• _YOUR INSTRUCTIONS_:
The response should be an exact transcription of the data below, free of images.

*** Opening SOURCE DATA ***

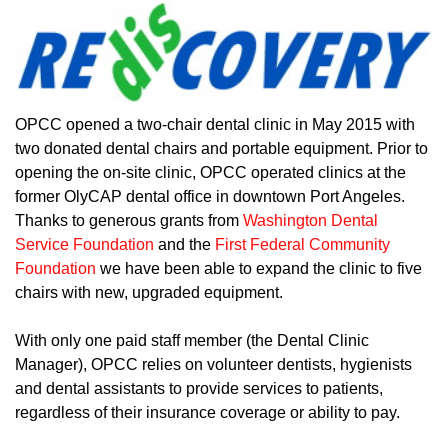
OPCC opened a two-chair dental clinic in May 2015 with
two donated dental chairs and portable equipment. Prior to
opening the on-site clinic, OPCC operated clinics at the
former OlyCAP dental office in downtown Port Angeles.
Thanks to generous grants from
Washington Dental
Service Foundation
and the
First Federal Community
Foundation
we have been able to expand the clinic to five
chairs with new, upgraded equipment.
With only one paid staff member (the Dental Clinic
Manager), OPCC relies on volunteer dentists, hygienists
and dental assistants to provide services to patients,
regardless of their insurance coverage or ability to pay.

*** Closing SOURCE DATA ***

• _ANSWER TO THE EXERCISE_:
OPCC opened a two-chair dental clinic in May 2015 with
two donated dental chairs and portable equipment. Prior to
opening the on-site clinic, OPCC operated clinics at the
former OlyCAP dental office in downtown Port Angeles.
Thanks to generous grants from
Washington Dental
Service Foundation
and the
First Federal Community
Foundation
we have been able to expand the clinic to five
chairs with new, upgraded equipment.
With only one paid staff member (the Dental Clinic
Manager), OPCC relies on volunteer dentists, hygienists
and dental assistants to provide services to patients,
regardless of their insurance coverage or ability to pay.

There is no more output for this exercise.